The “return path” is the same as the envelope sender, unless the message contains a Return-path: header, in which case it is taken from there. You need not worry about any of this unless you want to test out features of a filter file that rely on the sender address or the return path.

It is possible to change the envelope recipient by specifying further options. The -bfd option changes the domain of the recipient address, while the -bfl option changes the “local part”, that is, the part before the @ sign. An adviser could make use of these to test someone else’s filter file.

The -bfp and -bfs options specify the prefix or suffix for the local part. These are relevant only when support for multiple personal mailboxes is implemented; see the description in section 3.31 below.

4. Installing a filter file

A filter file is normally installed under the name .forward in your home directory – it is distinguished from a conventional .forward file by its first line (described below). However, the file name is configurable, and some system administrators may choose to use some different name or location for filter files.

5. Testing an installed filter file

Testing a filter file before installation cannot find every potential problem; for example, it does not actually run commands to which messages are piped. Some “live” tests should therefore also be done once a filter is installed.

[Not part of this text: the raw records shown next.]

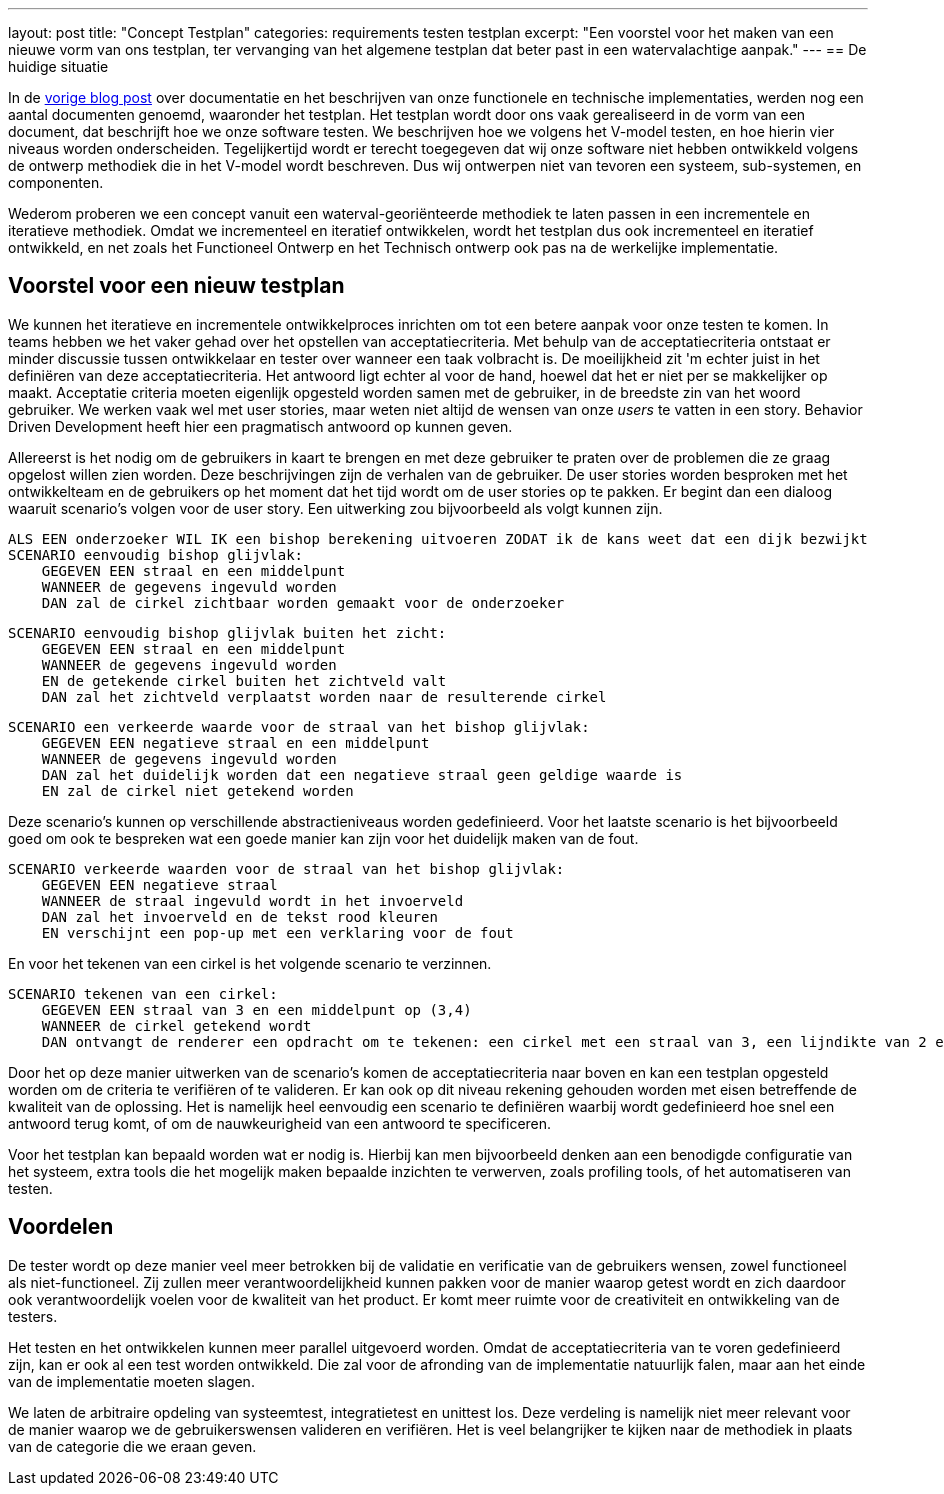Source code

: ---
layout: post
title:  "Concept Testplan"
categories: requirements testen testplan
excerpt: "Een voorstel voor het maken van een nieuwe vorm van ons testplan, ter vervanging van het algemene testplan dat beter past in een watervalachtige aanpak."
---
== De huidige situatie

In de link:/blog/user-stories-en-features.html[vorige blog post] over documentatie en het beschrijven van onze functionele en technische implementaties, werden nog een aantal documenten genoemd, waaronder het testplan. Het testplan wordt door ons vaak gerealiseerd in de vorm van een document, dat beschrijft hoe we onze software testen. We beschrijven hoe we volgens het V-model testen, en hoe hierin vier niveaus worden onderscheiden. Tegelijkertijd wordt er terecht toegegeven dat wij onze software niet hebben ontwikkeld volgens de ontwerp methodiek die in het V-model wordt beschreven. Dus wij ontwerpen niet van tevoren een systeem, sub-systemen, en componenten.

Wederom proberen we een concept vanuit een waterval-georiënteerde methodiek te laten passen in een incrementele en iteratieve methodiek. Omdat we incrementeel en iteratief ontwikkelen, wordt het testplan dus ook incrementeel en iteratief ontwikkeld, en net zoals het Functioneel Ontwerp en het Technisch ontwerp ook pas na de werkelijke implementatie.

== Voorstel voor een nieuw testplan

We kunnen het iteratieve en incrementele ontwikkelproces inrichten om tot een betere aanpak voor onze testen te komen. In teams hebben we het vaker gehad over het opstellen van acceptatiecriteria. Met behulp van de acceptatiecriteria ontstaat er minder discussie tussen ontwikkelaar en tester over wanneer een taak volbracht is. De moeilijkheid zit 'm echter juist in het definiëren van deze acceptatiecriteria. Het antwoord ligt echter al voor de hand, hoewel dat het er niet per se makkelijker op maakt. Acceptatie criteria moeten eigenlijk opgesteld worden samen met de gebruiker, in de breedste zin van het woord gebruiker. We werken vaak wel met user stories, maar weten niet altijd de wensen van onze _users_ te vatten in een story. Behavior Driven Development heeft hier een pragmatisch antwoord op kunnen geven.

Allereerst is het nodig om de gebruikers in kaart te brengen en met deze gebruiker te praten over de problemen die ze graag opgelost willen zien worden. Deze beschrijvingen zijn de verhalen van de gebruiker. De user stories worden besproken met het ontwikkelteam en de gebruikers op het moment dat het tijd wordt om de user stories op te pakken. Er begint dan een dialoog waaruit scenario's volgen voor de user story. Een uitwerking zou bijvoorbeeld als volgt kunnen zijn.

----
ALS EEN onderzoeker WIL IK een bishop berekening uitvoeren ZODAT ik de kans weet dat een dijk bezwijkt
SCENARIO eenvoudig bishop glijvlak:
    GEGEVEN EEN straal en een middelpunt
    WANNEER de gegevens ingevuld worden
    DAN zal de cirkel zichtbaar worden gemaakt voor de onderzoeker
----

----
SCENARIO eenvoudig bishop glijvlak buiten het zicht:
    GEGEVEN EEN straal en een middelpunt 
    WANNEER de gegevens ingevuld worden
    EN de getekende cirkel buiten het zichtveld valt
    DAN zal het zichtveld verplaatst worden naar de resulterende cirkel
----

----
SCENARIO een verkeerde waarde voor de straal van het bishop glijvlak:
    GEGEVEN EEN negatieve straal en een middelpunt
    WANNEER de gegevens ingevuld worden
    DAN zal het duidelijk worden dat een negatieve straal geen geldige waarde is
    EN zal de cirkel niet getekend worden
----

Deze scenario's kunnen op verschillende abstractieniveaus worden gedefinieerd. Voor het laatste scenario is het bijvoorbeeld goed om ook te bespreken wat een goede manier kan zijn voor het duidelijk maken van de fout.

----
SCENARIO verkeerde waarden voor de straal van het bishop glijvlak:
    GEGEVEN EEN negatieve straal
    WANNEER de straal ingevuld wordt in het invoerveld
    DAN zal het invoerveld en de tekst rood kleuren
    EN verschijnt een pop-up met een verklaring voor de fout
----

En voor het tekenen van een cirkel is het volgende scenario te verzinnen.

----
SCENARIO tekenen van een cirkel:
    GEGEVEN EEN straal van 3 en een middelpunt op (3,4)
    WANNEER de cirkel getekend wordt
    DAN ontvangt de renderer een opdracht om te tekenen: een cirkel met een straal van 3, een lijndikte van 2 en met middelpunt op X van 3 en Y van 4
----

Door het op deze manier uitwerken van de scenario's komen de acceptatiecriteria naar boven en kan een testplan opgesteld worden om de criteria te verifiëren of te valideren. Er kan ook op dit niveau rekening gehouden worden met eisen betreffende de kwaliteit van de oplossing. Het is namelijk heel eenvoudig een scenario te definiëren waarbij wordt gedefinieerd hoe snel een antwoord terug komt, of om de nauwkeurigheid van een antwoord te specificeren.

Voor het testplan kan bepaald worden wat er nodig is. Hierbij kan men bijvoorbeeld denken aan een benodigde configuratie van het systeem, extra tools die het mogelijk maken bepaalde inzichten te verwerven, zoals profiling tools, of het automatiseren van testen.

== Voordelen

De tester wordt op deze manier veel meer betrokken bij de validatie en verificatie van de gebruikers wensen, zowel functioneel als niet-functioneel. Zij zullen meer verantwoordelijkheid kunnen pakken voor de manier waarop getest wordt en zich daardoor ook verantwoordelijk voelen voor de kwaliteit van het product. Er komt meer ruimte voor de creativiteit en ontwikkeling van de testers.

Het testen en het ontwikkelen kunnen meer parallel uitgevoerd worden. Omdat de acceptatiecriteria van te voren gedefinieerd zijn, kan er ook al een test worden ontwikkeld. Die zal voor de afronding van de implementatie natuurlijk falen, maar aan het einde van de implementatie moeten slagen.

We laten de arbitraire opdeling van systeemtest, integratietest en unittest los. Deze verdeling is namelijk niet meer relevant voor de manier waarop we de gebruikerswensen valideren en verifiëren. Het is veel belangrijker te kijken naar de methodiek in plaats van de categorie die we eraan geven.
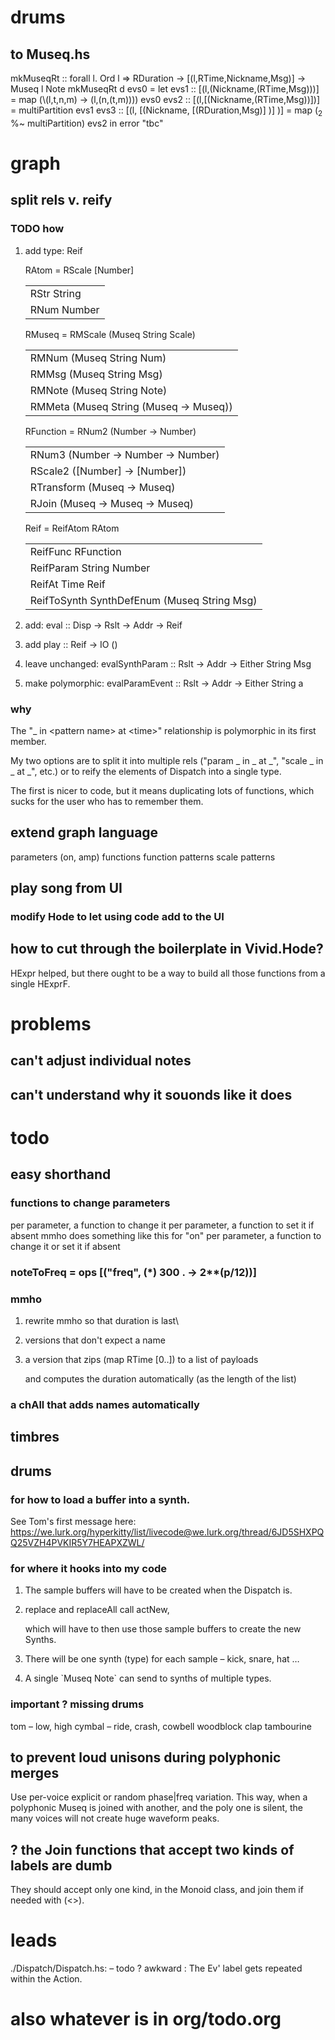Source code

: * drums
** to Museq.hs
mkMuseqRt :: forall l. Ord l =>
  RDuration -> [(l,RTime,Nickname,Msg)] -> Museq l Note
mkMuseqRt d evs0 = let
  evs1 :: [(l,(Nickname,(RTime,Msg)))] =
    map (\(l,t,n,m) -> (l,(n,(t,m)))) evs0
  evs2 :: [(l,[(Nickname,(RTime,Msg))])] =
    multiPartition evs1
  evs3 :: [(l, [(Nickname, [(RDuration,Msg)] )] )] =
    map (_2 %~ multiPartition) evs2
  in error "tbc"
* graph
** split rels v. reify
*** TODO how
**** add type: Reif
 RAtom = RScale [Number]
       | RStr String
       | RNum Number
 RMuseq = RMScale (Museq String Scale)
        | RMNum (Museq String Num)
        | RMMsg (Museq String Msg)
        | RMNote (Museq String Note)
        | RMMeta (Museq String (Museq -> Museq))
 RFunction = RNum2 (Number -> Number)
           | RNum3 (Number -> Number -> Number)
           | RScale2 ([Number] -> [Number])
           | RTransform (Museq -> Museq)
           | RJoin (Museq -> Museq -> Museq)
 Reif = ReifAtom RAtom
      | ReifFunc RFunction
      | ReifParam String Number
      | ReifAt Time Reif
      | ReifToSynth SynthDefEnum (Museq String Msg)
**** add: eval :: Disp -> Rslt -> Addr -> Reif
**** add play  :: Reif -> IO ()
**** leave unchanged: evalSynthParam :: Rslt -> Addr -> Either String Msg
**** make polymorphic: evalParamEvent :: Rslt -> Addr -> Either String a
*** why
 The "_ in <pattern name> at <time>"
 relationship is polymorphic in its first member.

 My two options are to split it into multiple rels
 ("param _ in _ at _", "scale _ in _ at _", etc.)
 or to reify the elements of Dispatch into a single type.

 The first is nicer to code,
 but it means duplicating lots of functions,
 which sucks for the user who has to remember them.
** extend graph language
 parameters (on, amp)
 functions
 function patterns
 scale patterns
** play song from UI
*** modify Hode to let using code add to the UI
** how to cut through the boilerplate in Vivid.Hode?
 HExpr helped, but there ought to be a way to build all those functions from a single HExprF.
* problems
** can't adjust individual notes
** can't understand why it souonds like it does
* todo
** easy shorthand
*** functions to change parameters
per parameter, a function to change it
per parameter, a function to set it if absent
  mmho does something like this for "on"
per parameter, a function to change it or set it if absent
*** noteToFreq = ops [("freq", (*) 300 . \p -> 2**(p/12))]
*** mmho
**** rewrite mmho so that duration is last\
**** versions that don't expect a name
**** a version that zips (map RTime [0..]) to a list of payloads
and computes the duration automatically (as the length of the list)
*** a chAll that adds names automatically
** timbres
** drums
*** for how to load a buffer into a synth.
See Tom's first message here:
https://we.lurk.org/hyperkitty/list/livecode@we.lurk.org/thread/6JD5SHXPQQ25VZH4PVKIR5Y7HEAPXZWL/
*** for where it hooks into my code
**** The sample buffers will have to be created when the Dispatch is.
**** replace and replaceAll call actNew,
which will have to then use those sample buffers to create the new Synths.
**** There will be one synth (type) for each sample -- kick, snare, hat ...
**** A single `Museq Note` can send to synths of multiple types.
*** important ? missing drums
tom -- low, high
cymbal -- ride, crash, cowbell
woodblock
clap
tambourine
** to prevent loud unisons during polyphonic merges
Use per-voice explicit or random phase|freq variation.
This way, when a polyphonic Museq is joined with another,
and the poly one is silent,
the many voices will not create huge waveform peaks.
** ? the Join functions that accept two kinds of labels are dumb
They should accept only one kind, in the Monoid class,
and join them if needed with (<>).
* leads
./Dispatch/Dispatch.hs: -- todo ? awkward : The Ev' label gets repeated within the Action.
* also whatever is in org/todo.org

If at all possible, test your filter file by sending messages from some other account. If you send a message to yourself from the filtered account, and delivery fails, the error message will be sent back to the same account, which may cause another delivery failure. It won’t cause an infinite sequence of such messages, because delivery failure messages do not themselves generate further messages. However, it does mean that the failure won’t be returned to you, and also that the postmaster will have to investigate the stuck message.

If you have to test an Exim filter from the same account, a sensible precaution is to include the line

if error_message then finish endif

as the first filter command, at least while testing. This causes filtering to be abandoned for a delivery failure message, and since no destinations are generated, the message goes on to be delivered to the original address. Unless there is a good reason for not doing so, it is recommended that the above test be left in all Exim filter files. (This does not apply to Sieve files.)

6. Details of filtering commands

The filtering commands for Sieve and Exim filters are completely different in syntax and semantics. The Sieve mechanism is defined in RFC 3028; in the next chapter we describe how it is integrated into Exim. The subsequent chapter covers Exim filtering commands in detail.